Purpose: β₂-Agonists have been proposed as weight-loss treatment, because they elevate energy expenditure. However, it is unknown what effect β₂-agonists have on energy expenditure in overweight individuals. Furthermore, the influence of β₂-agonist R- and S-enantiomer ratio for the increased energy expenditure is insufficiently explored.

Methods: Nineteen males were included in the study of which 14 completed. Subjects were 31.6 (± 3.5) years [mean (± 95% CI)] and had a fat percentage of 22.7 (± 2.1)%. On separate days, subjects received either placebo or inhaled racemic (rac-) formoterol (2 × 27 µg). After an overnight fast, energy expenditure and substrate oxidation were estimated by indirect calorimetry at rest and during submaximal exercise. Plasma (R,R)- and (S,S)-formoterol enantiomer levels were measured by ultra-performance liquid chromatograph–mass spectrometry.

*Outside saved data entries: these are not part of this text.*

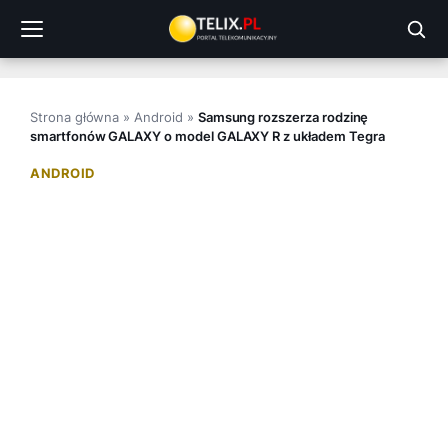
Przejdź
do
treści
Strona główna
»
Android
»
Samsung rozszerza rodzinę
smartfonów GALAXY o model GALAXY R z układem Tegra
ANDROID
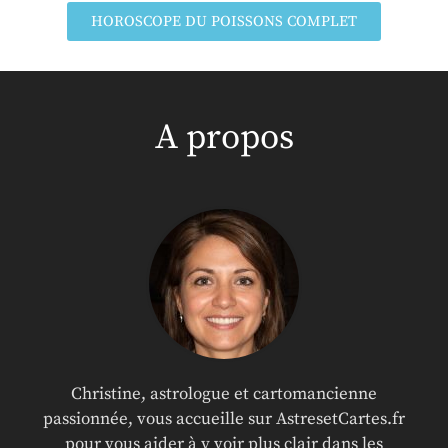
HOROSCOPE DU POISSONS COMPLET
A propos
Christine, astrologue et cartomancienne
passionnée, vous accueille sur AstresetCartes.fr
pour vous aider à y voir plus clair dans les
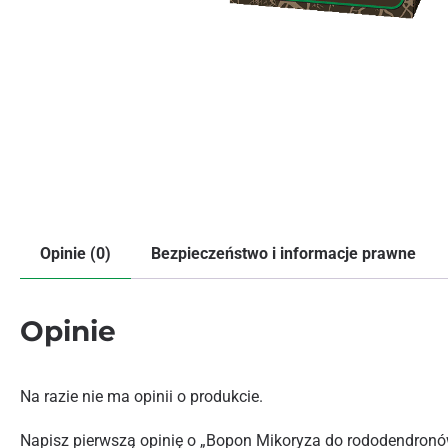
Opinie (0)
Bezpieczeństwo i informacje prawne
Opinie
Na razie nie ma opinii o produkcie.
Napisz pierwszą opinię o „Bopon Mikoryza do rododendron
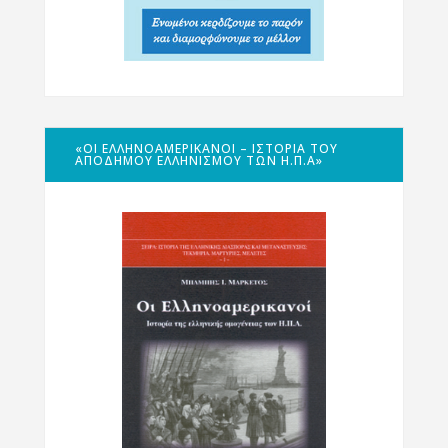
«ΟΙ ΕΛΛΗΝΟΑΜΕΡΙΚΑΝΟΊ – ΙΣΤΟΡΊΑ ΤΟΥ
ΑΠΌΔΗΜΟΥ ΕΛΛΗΝΙΣΜΟΎ ΤΩΝ Η.Π.Α»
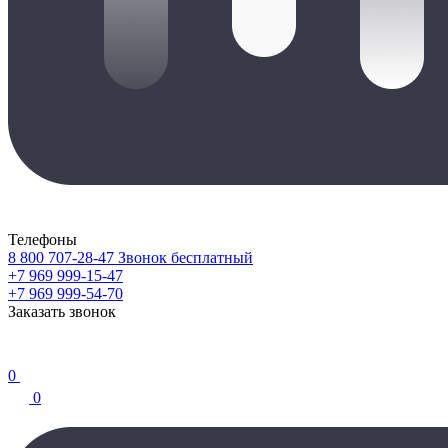
Телефоны
8 800 707-28-47
Звонок бесплатный
+7 969 999-15-47
+7 969 999-54-70
Заказать звонок
0
0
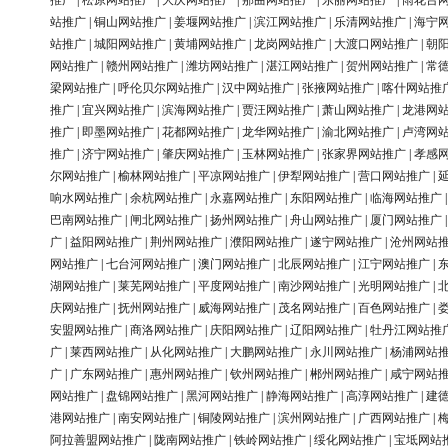
推广
|
松原网站推广
|
大庆网站推广
|
那曲网站推广
|
东丽网站推广
|
雨花台
站推广
|
铜山网站推广
|
姜堰网站推广
|
滨江网站推广
|
乐清网站推广
|
海宁
站推广
|
城阳网站推广
|
黄埔网站推广
|
龙岗网站推广
|
大渡口网站推广
|
朝
网站推广
|
赣州网站推广
|
潍坊网站推广
|
湛江网站推广
|
贺州网站推广
|
常
梁网站推广
|
呼伦贝尔网站推广
|
汉中网站推广
|
张掖网站推广
|
喀什网站推
推广
|
宜兴网站推广
|
滨海网站推广
|
贾汪网站推广
|
萧山网站推广
|
龙港网
推广
|
即墨网站推广
|
花都网站推广
|
龙华网站推广
|
渝北网站推广
|
卢湾网
推广
|
济宁网站推广
|
肇庆网站推广
|
玉林网站推广
|
张家界网站推广
|
孝感
尔网站推广
|
榆林网站推广
|
平凉网站推广
|
伊犁网站推广
|
营口网站推广
|
响水网站推广
|
余杭网站推广
|
永嘉网站推广
|
东阳网站推广
|
临海网站推广
巴南网站推广
|
闸北网站推广
|
扬州网站推广
|
舟山网站推广
|
厦门网站推广
广
|
益阳网站推广
|
荆州网站推广
|
濮阳网站推广
|
遂宁网站推广
|
沧州网站
网站推广
|
七台河网站推广
|
澳门网站推广
|
北辰网站推广
|
江宁网站推广
|
湖网站推广
|
莱芜网站推广
|
平度网站推广
|
南沙网站推广
|
光明网站推广
|
庆网站推广
|
抚州网站推广
|
威海网站推广
|
茂名网站推广
|
百色网站推广
|
安盟网站推广
|
商洛网站推广
|
庆阳网站推广
|
辽阳网站推广
|
牡丹江网站推
广
|
莱西网站推广
|
从化网站推广
|
大鹏网站推广
|
永川网站推广
|
杨浦网站
广
|
广东网站推广
|
惠州网站推广
|
钦州网站推广
|
郴州网站推广
|
咸宁网站
网站推广
|
盘锦网站推广
|
黑河网站推广
|
静海网站推广
|
高淳网站推广
|
建
港网站推广
|
南安网站推广
|
铜陵网站推广
|
滨州网站推广
|
广西网站推广
|
阿拉善盟网站推广
|
陇南网站推广
|
铁岭网站推广
|
绥化网站推广
|
宝坻网站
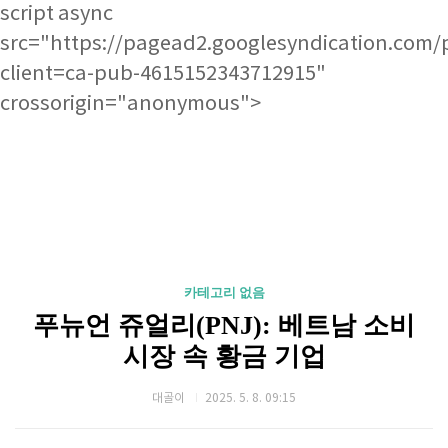
script async
src="https://pagead2.googlesyndication.com/
client=ca-pub-4615152343712915"
crossorigin="anonymous">
카테고리 없음
푸뉴언 쥬얼리(PNJ): 베트남 소비
시장 속 황금 기업
대골이
2025. 5. 8. 09:15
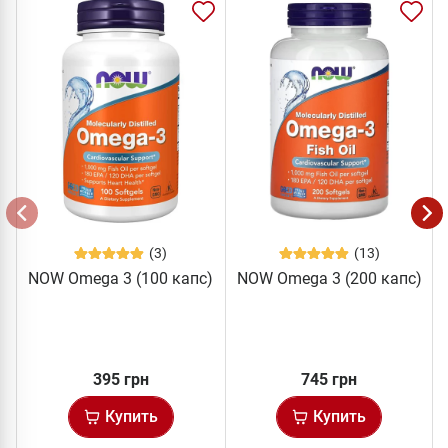
(3)
(13)
NOW Omega 3 (100 капс)
NOW Omega 3 (200 капс)
395 грн
745 грн
Купить
Купить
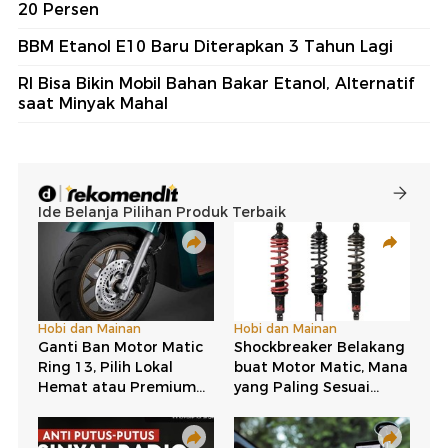
20 Persen
BBM Etanol E10 Baru Diterapkan 3 Tahun Lagi
RI Bisa Bikin Mobil Bahan Bakar Etanol, Alternatif
saat Minyak Mahal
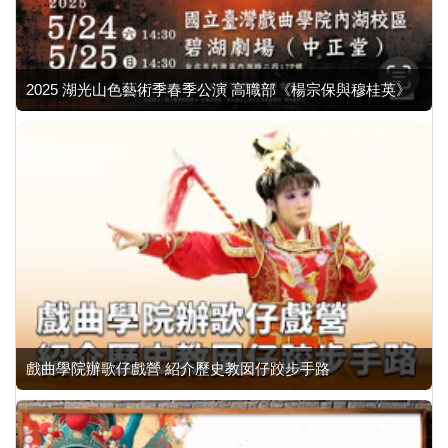
2025 湖光山色藝術季春季公演 高職部《楊宗保與穆桂英》
戲曲學院辦歌仔戲營 紹介歷史教囡仔跤步手路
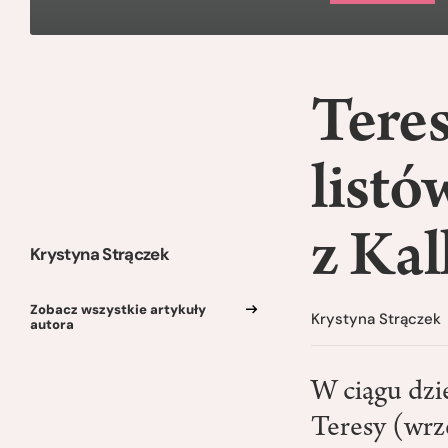
Teres
listó
z Kal
Krystyna Strączek
Zobacz wszystkie artykuły
Krystyna Strączek
autora
W ciągu dzie
Teresy (wrze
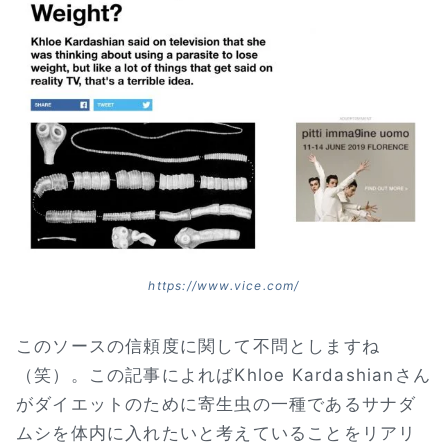
https://www.vice.com/
このソースの信頼度に関して不問としますね
（笑）。この記事によればKhloe Kardashianさん
がダイエットのために寄生虫の一種であるサナダ
ムシを体内に入れたいと考えていることをリアリ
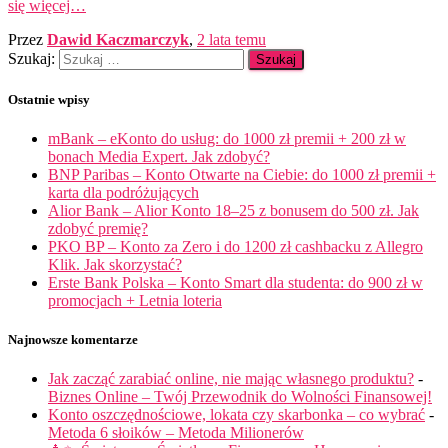
się więcej…
Przez
Dawid Kaczmarczyk
,
2 lata
temu
Szukaj:
Ostatnie wpisy
mBank – eKonto do usług: do 1000 zł premii + 200 zł w
bonach Media Expert. Jak zdobyć?
BNP Paribas – Konto Otwarte na Ciebie: do 1000 zł premii +
karta dla podróżujących
Alior Bank – Alior Konto 18–25 z bonusem do 500 zł. Jak
zdobyć premię?
PKO BP – Konto za Zero i do 1200 zł cashbacku z Allegro
Klik. Jak skorzystać?
Erste Bank Polska – Konto Smart dla studenta: do 900 zł w
promocjach + Letnia loteria
Najnowsze komentarze
Jak zacząć zarabiać online, nie mając własnego produktu?
-
Biznes Online – Twój Przewodnik do Wolności Finansowej!
Konto oszczędnościowe, lokata czy skarbonka – co wybrać
-
Metoda 6 słoików – Metoda Milionerów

Results: At rest, energy expenditure and fat oxidation were 12% (P ≤ 0.001) and 38% (P = 0.006) higher for rac-formoterol than placebo. Systemic (R,R):(S,S) formoterol ratio was correlated with change in energy expenditure at rest in response to rac-formoterol (r = 0.63, P = 0.028), whereas no association was observed between fat percentage and rac-formoterol-induced change in energy expenditure. During exercise, energy expenditure was not different between treatments, although carbohydrate oxidation was 15% higher (P = 0.021) for rac-formoterol than placebo. Rac-formoterol-induced shift in substrate choice from rest to exercise was related to plasma ln-rac-formoterol concentrations (r = 0.75, P = 0.005).

Conclusion: Selective β₂-adrenoceptor agonism effectively increases metabolic rate and fat oxidation in overweight individuals. The potential for weight loss induced by β₂-agonists may be greater for R-enantiopure formulations.